The ALR has protected B.C.’s agricultural land, and while its mandate and scope have been reviewed several times over the years, it has served as a model for ensuring food security for the province.
Steves says he’s been contacted by the United Nations Habitat for Humanity in the early days of the ALR rollout, as well as the Food and Agriculture Organization of the UN. They were concerned that urban dwellers may not be able to feed themselves in the face of climate change and wanted to understand how B.C.’s ALR was set-up.
Steves has made an indelible mark in Richmond and in agricultural policy.
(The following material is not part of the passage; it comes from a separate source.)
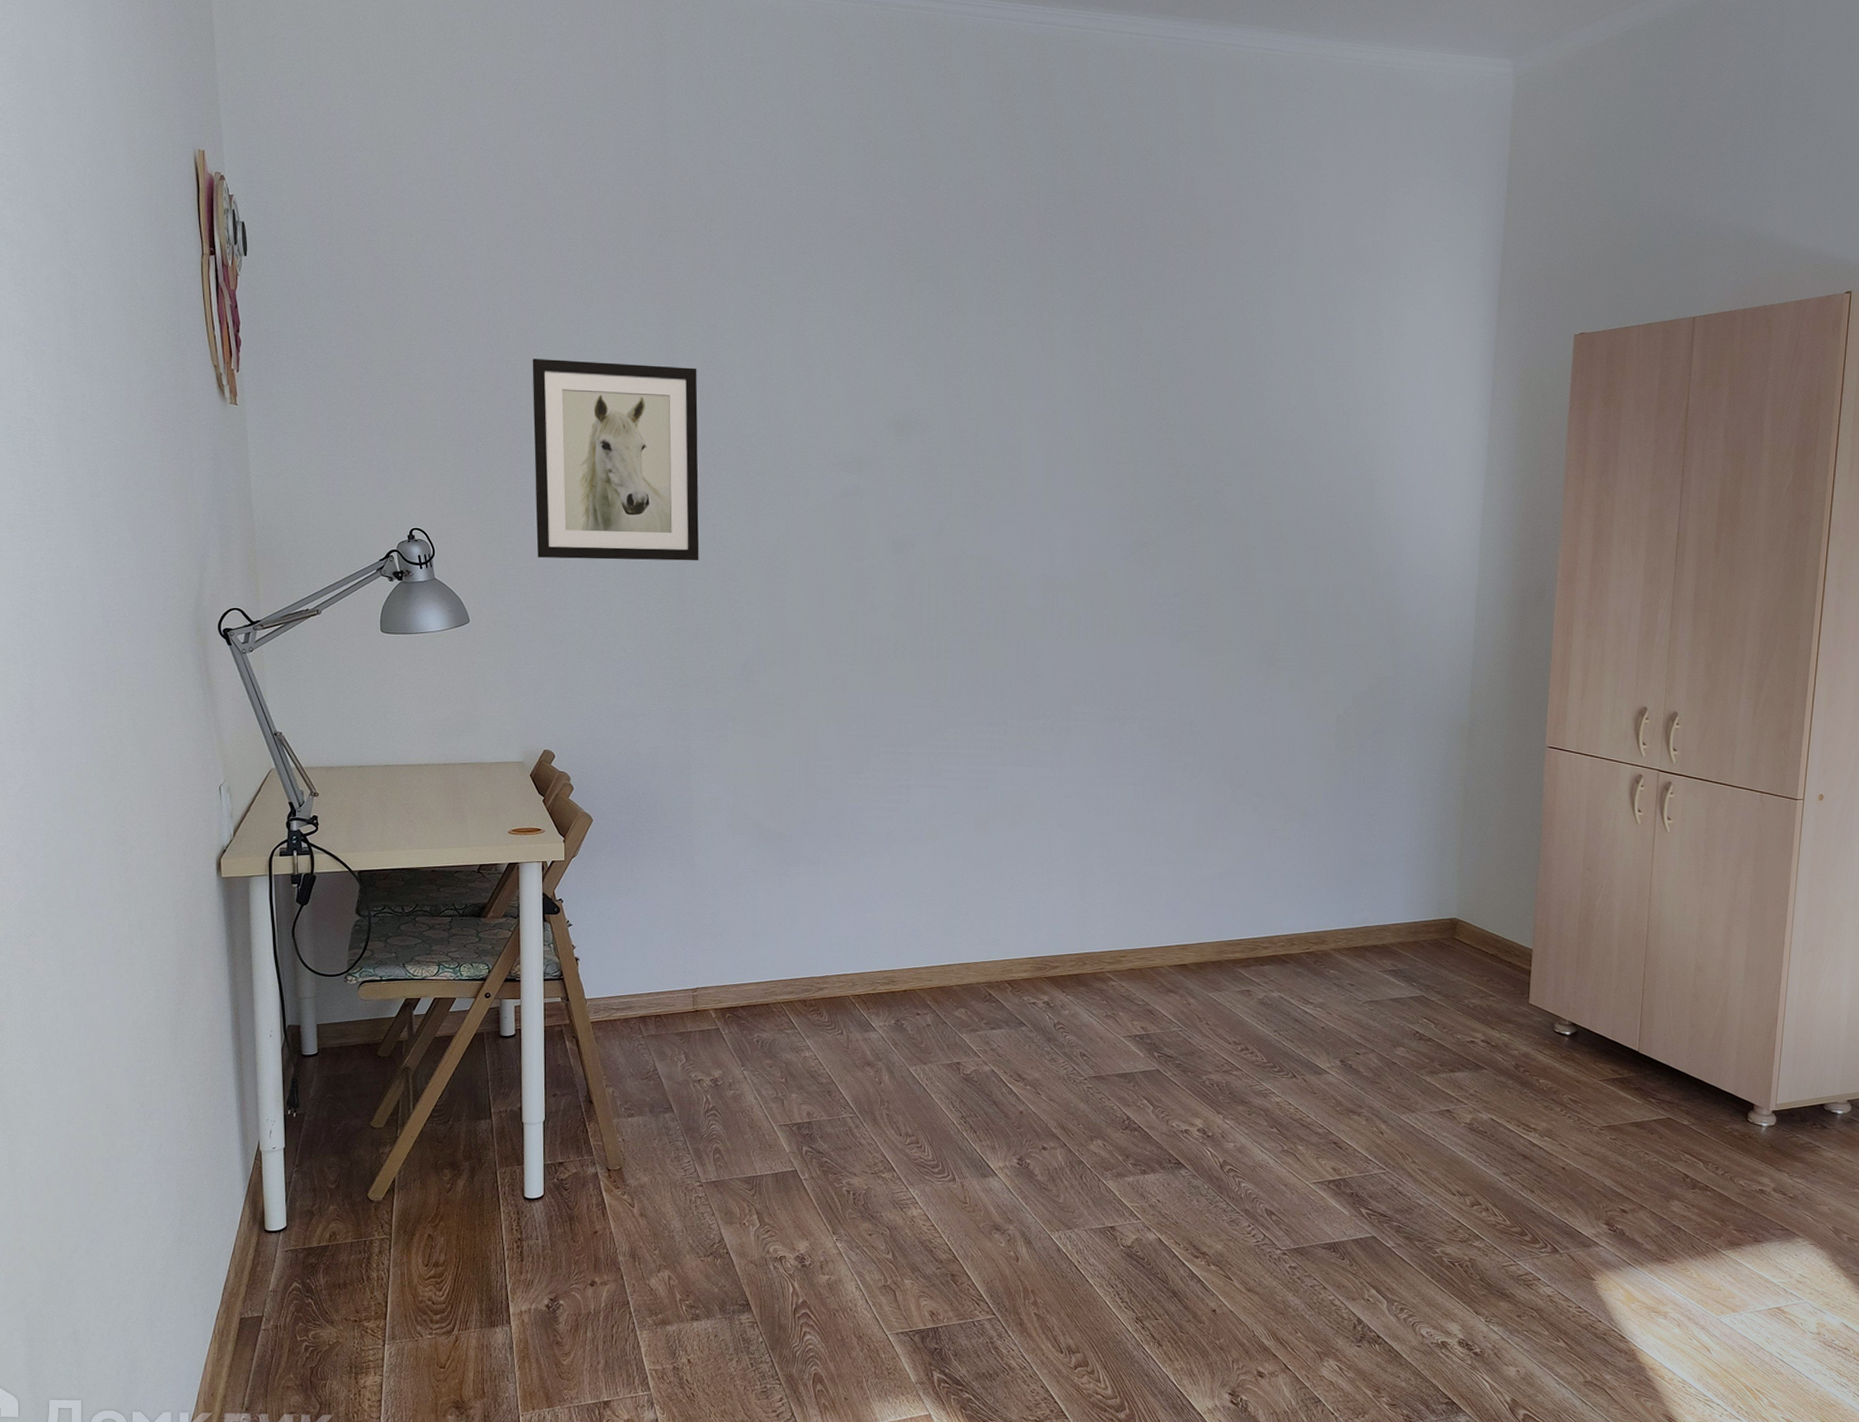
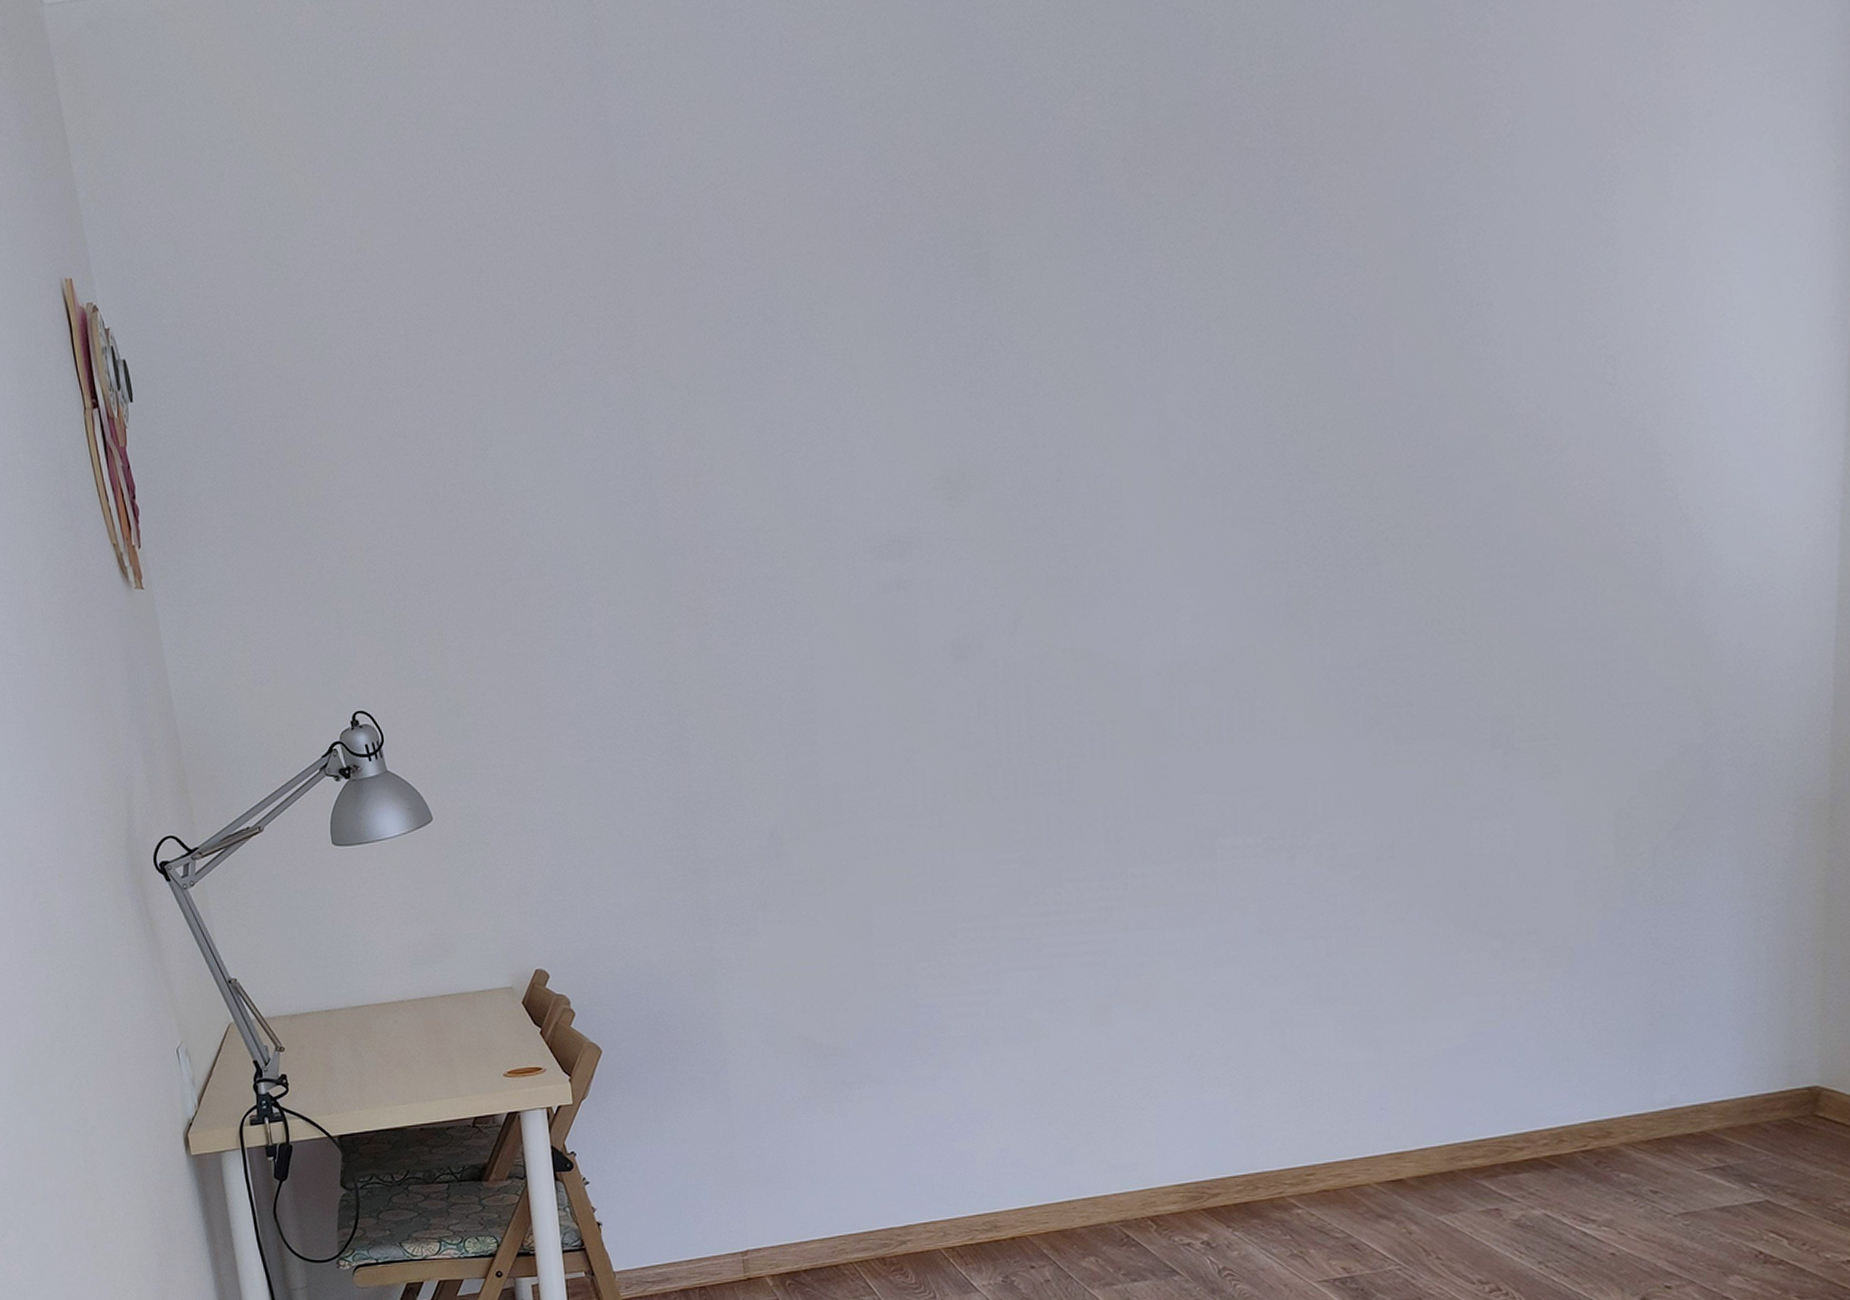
wall art: present [532,359,699,561] -> none [473,450,703,728]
He was elected from 1969-1973 as a Richmond alderman, and then served continuously as a councillor since 1977, only taking a break from civic duties to serve as an NDP MLA from 1973-1977.
In addition, he’s chaired the Metro Vancouver Agriculture Committee and currently serves on its Regional District Board of Directors; he co-founded the Richmond Anti-Pollution Association in the 1960s; and he’s protected overfishing by helping to set fishing quotas as a director of the BC Groundfish Development Authority; and, he joined demonstrations to save UBC Farm from development.
“There are many ways to get your message across. One way involves joining protests, and the other way is showing people how to do things. I do both.”